• WORK INSTRUCTION:
Write all of the entries again. Keep them exactly as they are.
Start of RECORDS FOR THIS EXERCISE
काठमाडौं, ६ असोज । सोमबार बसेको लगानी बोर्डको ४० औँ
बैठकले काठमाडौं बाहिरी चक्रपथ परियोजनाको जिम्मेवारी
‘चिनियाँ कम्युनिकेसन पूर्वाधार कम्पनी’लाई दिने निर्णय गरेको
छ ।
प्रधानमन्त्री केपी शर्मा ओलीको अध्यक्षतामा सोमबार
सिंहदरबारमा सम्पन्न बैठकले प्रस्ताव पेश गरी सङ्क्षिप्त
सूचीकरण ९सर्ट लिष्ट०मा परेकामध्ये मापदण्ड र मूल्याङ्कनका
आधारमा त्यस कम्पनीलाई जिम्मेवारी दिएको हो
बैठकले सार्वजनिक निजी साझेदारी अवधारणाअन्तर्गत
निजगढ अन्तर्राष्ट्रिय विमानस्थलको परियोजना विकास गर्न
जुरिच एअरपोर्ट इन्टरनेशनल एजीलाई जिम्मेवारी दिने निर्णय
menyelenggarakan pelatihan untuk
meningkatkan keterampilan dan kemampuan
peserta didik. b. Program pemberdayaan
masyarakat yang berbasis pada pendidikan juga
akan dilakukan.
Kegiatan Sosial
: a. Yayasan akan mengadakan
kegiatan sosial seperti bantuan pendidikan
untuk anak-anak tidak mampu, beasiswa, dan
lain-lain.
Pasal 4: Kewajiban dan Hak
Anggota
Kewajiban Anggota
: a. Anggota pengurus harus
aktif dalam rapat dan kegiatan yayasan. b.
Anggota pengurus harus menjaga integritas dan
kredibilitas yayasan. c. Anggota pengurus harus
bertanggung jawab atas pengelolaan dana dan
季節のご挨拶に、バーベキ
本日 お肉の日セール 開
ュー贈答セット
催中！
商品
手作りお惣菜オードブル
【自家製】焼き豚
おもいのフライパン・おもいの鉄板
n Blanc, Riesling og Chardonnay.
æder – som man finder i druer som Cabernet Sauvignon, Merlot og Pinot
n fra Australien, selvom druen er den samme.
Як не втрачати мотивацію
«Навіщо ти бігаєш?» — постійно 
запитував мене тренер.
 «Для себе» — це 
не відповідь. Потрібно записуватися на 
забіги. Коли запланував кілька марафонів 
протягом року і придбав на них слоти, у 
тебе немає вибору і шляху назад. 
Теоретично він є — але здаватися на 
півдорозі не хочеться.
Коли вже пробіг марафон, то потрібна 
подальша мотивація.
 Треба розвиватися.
End of RECORDS FOR THIS EXERCISE
• TASK SOLUTION:
काठमाडौं, ६ असोज । सोमबार बसेको लगानी बोर्डको ४० औँ
बैठकले काठमाडौं बाहिरी चक्रपथ परियोजनाको जिम्मेवारी
‘चिनियाँ कम्युनिकेसन पूर्वाधार कम्पनी’लाई दिने निर्णय गरेको
छ ।
प्रधानमन्त्री केपी शर्मा ओलीको अध्यक्षतामा सोमबार
सिंहदरबारमा सम्पन्न बैठकले प्रस्ताव पेश गरी सङ्क्षिप्त
सूचीकरण ९सर्ट लिष्ट०मा परेकामध्ये मापदण्ड र मूल्याङ्कनका
आधारमा त्यस कम्पनीलाई जिम्मेवारी दिएको हो
बैठकले सार्वजनिक निजी साझेदारी अवधारणाअन्तर्गत
निजगढ अन्तर्राष्ट्रिय विमानस्थलको परियोजना विकास गर्न
जुरिच एअरपोर्ट इन्टरनेशनल एजीलाई जिम्मेवारी दिने निर्णय
menyelenggarakan pelatihan untuk
meningkatkan keterampilan dan kemampuan
peserta didik. b. Program pemberdayaan
masyarakat yang berbasis pada pendidikan juga
akan dilakukan.
Kegiatan Sosial
: a. Yayasan akan mengadakan
kegiatan sosial seperti bantuan pendidikan
untuk anak-anak tidak mampu, beasiswa, dan
lain-lain.
Pasal 4: Kewajiban dan Hak
Anggota
Kewajiban Anggota
: a. Anggota pengurus harus
aktif dalam rapat dan kegiatan yayasan. b.
Anggota pengurus harus menjaga integritas dan
kredibilitas yayasan. c. Anggota pengurus harus
bertanggung jawab atas pengelolaan dana dan
季節のご挨拶に、バーベキ
本日 お肉の日セール 開
ュー贈答セット
催中！
商品
手作りお惣菜オードブル
【自家製】焼き豚
おもいのフライパン・おもいの鉄板
n Blanc, Riesling og Chardonnay.
æder – som man finder i druer som Cabernet Sauvignon, Merlot og Pinot
n fra Australien, selvom druen er den samme.
Як не втрачати мотивацію
«Навіщо ти бігаєш?» — постійно 
запитував мене тренер.
 «Для себе» — це 
не відповідь. Потрібно записуватися на 
забіги. Коли запланував кілька марафонів 
протягом року і придбав на них слоти, у 
тебе немає вибору і шляху назад. 
Теоретично він є — але здаватися на 
півдорозі не хочеться.
Коли вже пробіг марафон, то потрібна 
подальша мотивація.
 Треба розвиватися.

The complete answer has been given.